STUDY QUESTIONS
a. Reproduce verbatim the stretch of the GSABO passage from "4.3.2. GSABO Collaborative" through "range [0, 1].".
b. List every equation number that appears in the GSABO passage.

(TEXT PASSAGE Opens)

Furthermore, by replacing r_i,d with x(t + 1), the distribution of random values becomes more uniform, which enhances particle diversity when the algorithm performs the subtraction average calculation. The initialization is then modified as follows:

$$X_{i,d}=l{b}_d+x\left(t+1\right)\left(u{b}_d-l{b}_d\right),i-1,\dots ,N,d=1,\dots m$$

(31)

4.3.2. GSABO Collaborative Optimization Mechanism

The core of GSABO lies in its adaptive search strategy switching logic. The algorithm first executes the search mechanism of SABO by calculating the arithmetic mean of the particles in the current population as an evolutionary reference. Furthermore, it utilizes the “v-operation” operator to characterize the dynamic interaction relationships among search agents:

$$X_{i,d}^{new}=X_i+{\overrightarrow{r}}_i{\displaystyle \frac{1}{N}}{\displaystyle \sum _{j=1}^N\left(X_i-v{X}_j\right)},i=1,2,\dots ,N$$

(32)

where $X_{i,d}^{new}$ is the new position of the i-th particle after iteration, and V is a vector of dimension m, whose components follow a normal distribution within the range [0, 1].

When stagnation in particle position updates is detected, the position update rule based on the GSA is activated. This mechanism effectively breaks free from the constraints of local extrema while preserving the computational efficiency of the original algorithm. By synergistically leveraging the local exploitation capability of SABO and the global search capability of the GSA, both the probability of escaping local optima and the convergence accuracy are significantly enhanced. The updated strategy after incorporating the GSA is as follows:

$$X_i^{\mathrm{t}+1}=X_i^t\left|\sin \left(r_1\right)\right|-r_2\sin \left(x_1{X}_{ibest}^{\mathrm{t}}-x_2{X}_i^{\mathrm{t}}\right)$$

(33)

where r₁ is a random number in the range [0, 2π] and r₂ is a random number in the range [0, π], with r₁ representing the movement distance and r₂ representing the movement direction; $X_{ibest}^{\mathrm{t}}$ denotes the optimal position of the i-th particle at the t-th iteration. x₁ and x₂ are the golden section coefficients, which are:

$$x_1=-\pi +2\pi \left(1-\tau \right)$$

(34)

$$x_2=-\pi +2\pi \tau$$

(35)

where τ is the golden section coefficient, which is taken as $\left(\sqrt{5}-1\right)/2$.

(TEXT PASSAGE Closes)
(RECORD SET Opens)

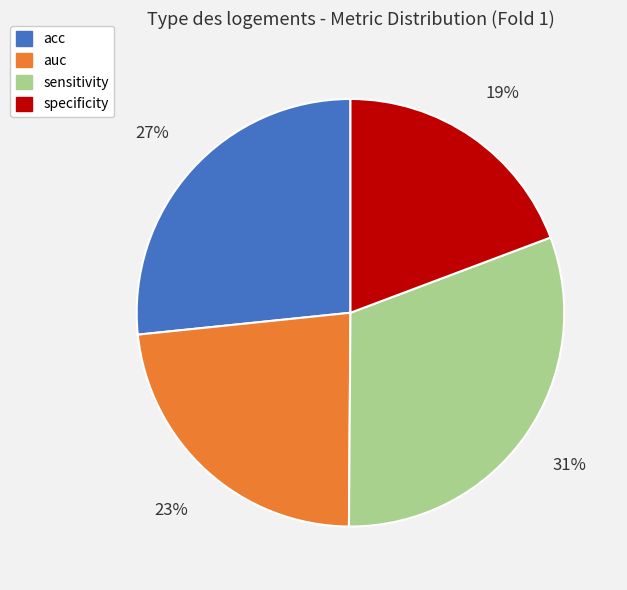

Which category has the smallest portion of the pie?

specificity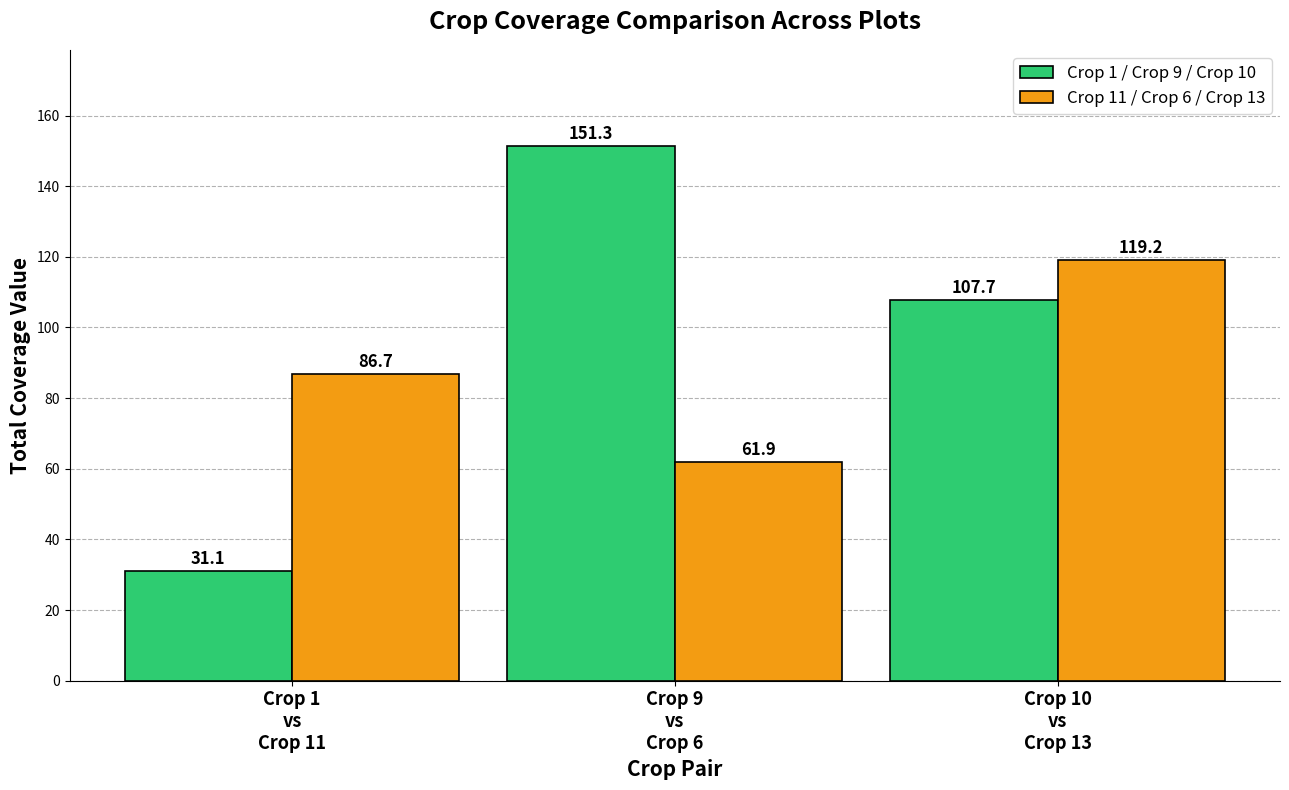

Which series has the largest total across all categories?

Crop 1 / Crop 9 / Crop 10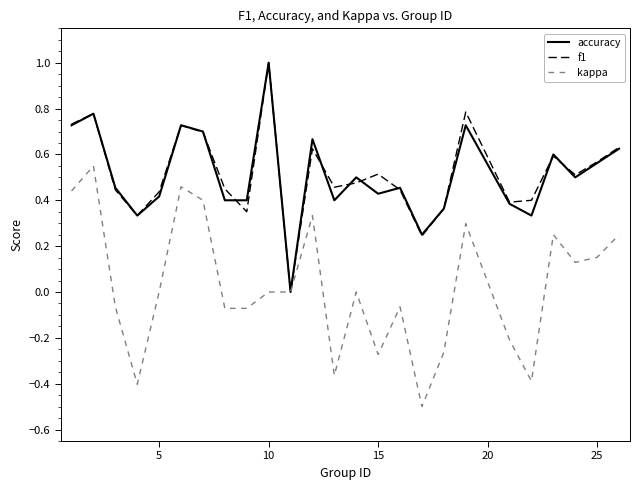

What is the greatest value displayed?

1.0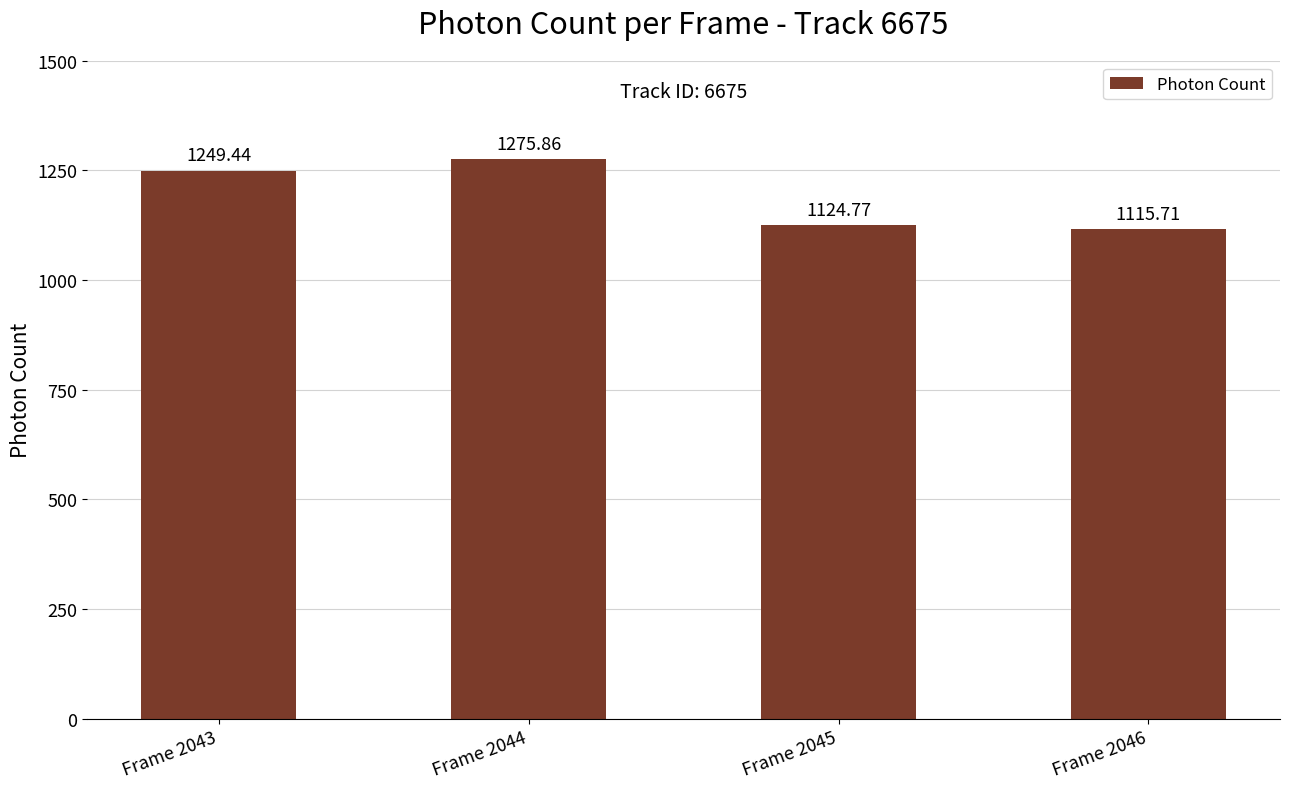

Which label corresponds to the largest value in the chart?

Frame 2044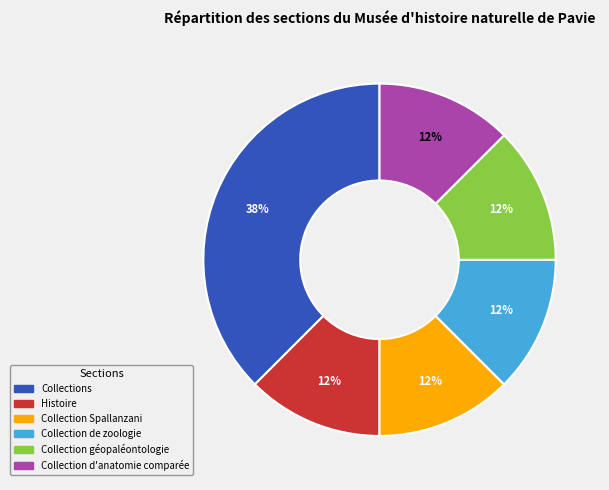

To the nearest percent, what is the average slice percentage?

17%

(RECORD SET Closes)

OUTPUTS FOR THE TASKS
a.
4.3.2. GSABO Collaborative Optimization Mechanism

The core of GSABO lies in its adaptive search strategy switching logic. The algorithm first executes the search mechanism of SABO by calculating the arithmetic mean of the particles in the current population as an evolutionary reference. Furthermore, it utilizes the “v-operation” operator to characterize the dynamic interaction relationships among search agents:

$$X_{i,d}^{new}=X_i+{\overrightarrow{r}}_i{\displaystyle \frac{1}{N}}{\displaystyle \sum _{j=1}^N\left(X_i-v{X}_j\right)},i=1,2,\dots ,N$$

(32)

where $X_{i,d}^{new}$ is the new position of the i-th particle after iteration, and V is a vector of dimension m, whose components follow a normal distribution within the range [0, 1].

b. (31), (32), (33), (34), (35)